En la posta de Yatasto, en la parte sureña de la provincia de Salta, se encontraron dos hombres, dos héroes. Se abrazaron. En presencia del vencedor de Salta y Tucumán, en presencia del cariño y el respeto que le profesaban sus soldados, San Martín se resistió a sustituirlo en el mando. Así lo hizo saber al gobierno. Pero el gobierno insistió y en su ánimo triunfó la disciplina. Pasó Belgrano a ser comandante de uno de los regimientos.
Con la sencillez de su alma pura, concurrió a las clases de academia militar que dictaba el guerrero de dos mundos. Requerida en Buenos Aires la presencia del gran porteño, a quien iba a juzgarse, se despidió de San Martín con una emociónate carta: la carta de un general cristiano a otro general cristiano…

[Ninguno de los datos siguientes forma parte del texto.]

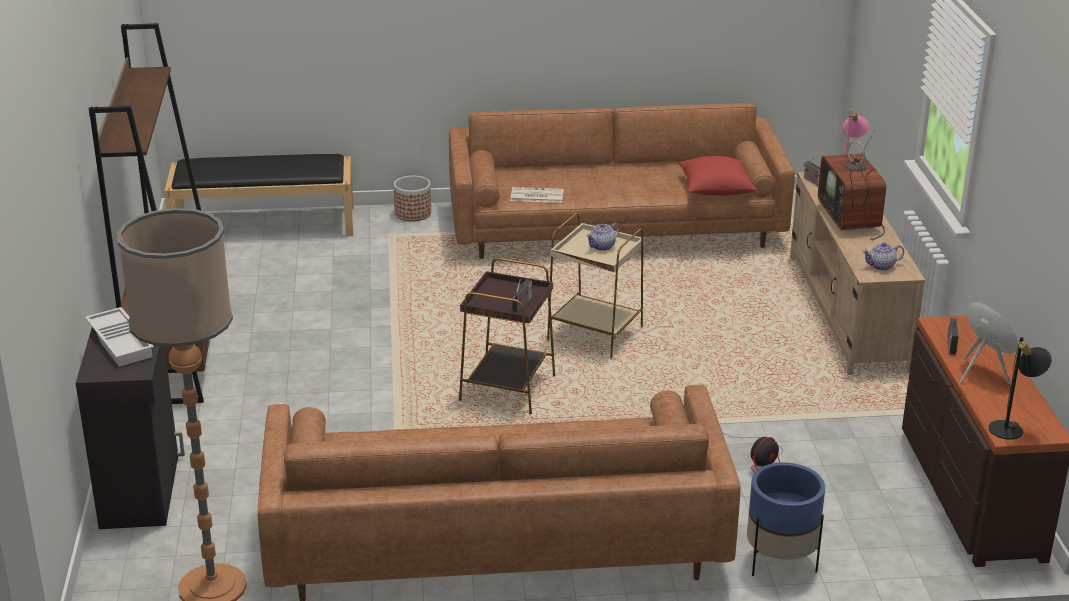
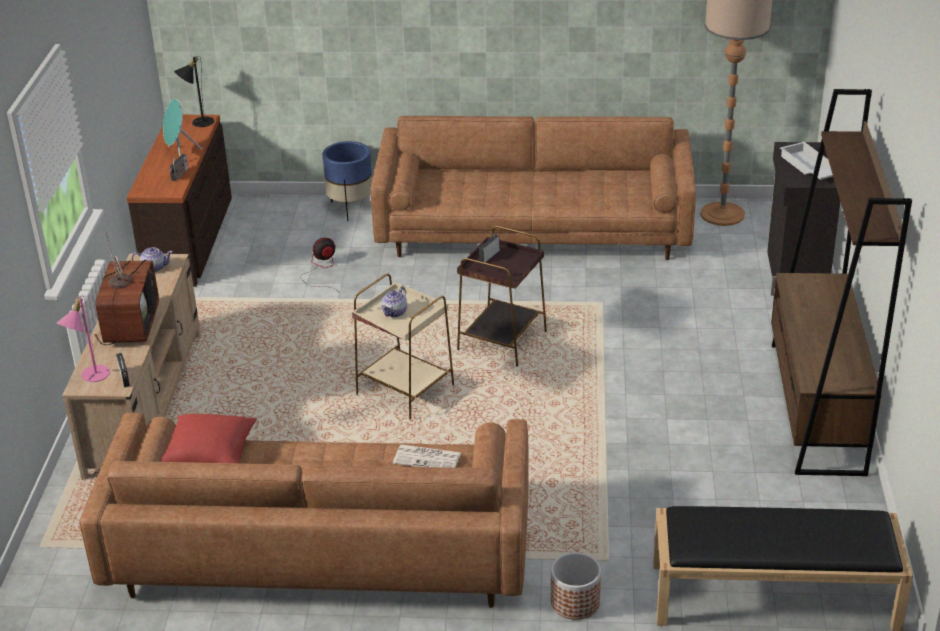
camera: 170 degrees left, 5 degrees up
teapot [586,223,619,251] -> teapot turned 150 degrees clockwise [381,287,407,317]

Casi siempre la verdadera amistad contiene una mayor o menor dosis de admiración. Se es amigo de los seres superiores, de personas a quienes debemos ese homenaje del espíritu. Sobre todo cuando se trata de espíritus libres y generosos. Existe la otra “amistad” que mucho se parece a la complicidad: aún en esta forma de asociación humana, priva un cierto respeto, una determinada eminencia del trato. Se supone, entonces, que en la vida de relación de los pueblos y los hombres llamados a un destino superior, la amistad ha de ser un alto galardón.
Belgrano murió con el convencimiento de que San Martín era el genio tutelar de su patria, y por su parte San Martín, honró hasta en sus últimos días la memoria de su amigo, señalándolo como una de las glorias más puras del nuevo mundo.